● Exercise passage:
========

Even though I was using meth on a daily basis, I still romanticized the thought of being sober and having a regular life. All I really wanted at the time was to have my own place with Erik, be happy together and do things that normal couples do. I knew deep down the only way that this would ever be possible was if we both quit using drugs and got sober. I knew Erik was not ready to give up drugs. I would bring this up to him every now and then but he tended to always avoid the question. At this time holding onto that relationship was a good enough excuse for me to continue using drugs. And who was I kidding? I wasn’t ready to give it up either.

A Toxic Mix of Crystal Meth & Codependency

[Editor’s Note: Brendon O’Rourke is the GaySocialites.com Substance Abuse Specialist. Each of his columns, like the one below, features editorial content from Brendon as well as a excerpt from a journal he kept while in his active drug addiction. Make sure you come back every Thursday for Brendon’s latest column! For help with addiction please visit Treatment 4 Addiction]

Erik and I had been together for a little over six months. The relationship we had with each other was toxic, unconventional, and codependent. I was completely reliant on Erik for everything and didn’t want to do anything without him. This was largely due to the fact that I had pretty much pushed everyone else out of my life. All I had was myself, Erik, and crystal meth; nothing else mattered to me. Erik and I would do drugs and hook up with other guys pretty much on a daily basis. We had an understanding that we would not have sex with other people separately, it was always together. It’s pretty clear to me now that once you add heavy drugs into the mix of things, that rule was null and void.

Erik and I would have blow out fights about twice a day. The smallest things would set one of us off, which would quickly escalate into a screaming match, leading into punches being thrown, followed by crying, and finally a make out session with reconciliation. The relationship was a complete mess, but I had become so codependent on Eric and didn’t know any other way to live. One night I had discovered that Eric had slept with someone else behind my back. I of course was furious and caused a scene that would rival those in a Spanish telenovela…


9/17/08
You say I have no life that sometimes I wish we never met. My life would be a much more simpler and happy. You twist my words around, and you always make me look like I’m the crazy one! I’m the bad guy! I always end up having to apologize to you even if it seems that it was you that started the whole mess! You cheated on me on our 6 months anniversary and somehow you managed to make me feel like I was the bad guy, the psycho, the one with the problem! How the fuck do I put up with this? And why? Why do I allow my life to be ruled over by you? Sick and tired of the bullshit.

 

Of course I wasn’t really over it. I threatened to leave Erik on a weekly basis but could never bring myself to do it. If I left Erik I would be forced to face the music and get sober. I was definitely not ready for that. Even though I was completely miserable most of the time my brain had convinced me that this was normal and the way I should be living. My mind told me that drugs would make me happy and be the solution to all of my problems. Although our relationship was the poster child for dysfunction I couldn’t imagine my life without out him. I needed him to survive this dangerous lifestyle I had become so accustom to.

========

● Record excerpts:
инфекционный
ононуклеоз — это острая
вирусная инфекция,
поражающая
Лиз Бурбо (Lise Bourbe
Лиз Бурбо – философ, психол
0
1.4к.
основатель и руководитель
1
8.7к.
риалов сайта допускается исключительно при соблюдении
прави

========

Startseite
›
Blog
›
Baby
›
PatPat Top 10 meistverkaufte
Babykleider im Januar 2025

========

● Work to be completed: In the column on crystal meth and codependency, why did the writer never follow through on the weekly threats to leave Erik? Answer in one to three sentences.

● Your solution: Leaving Erik would have forced the writer to face the music and get sober, and the writer was not ready for that. The writer also could not imagine life without Erik and felt Erik was needed to survive the dangerous lifestyle the writer had grown used to.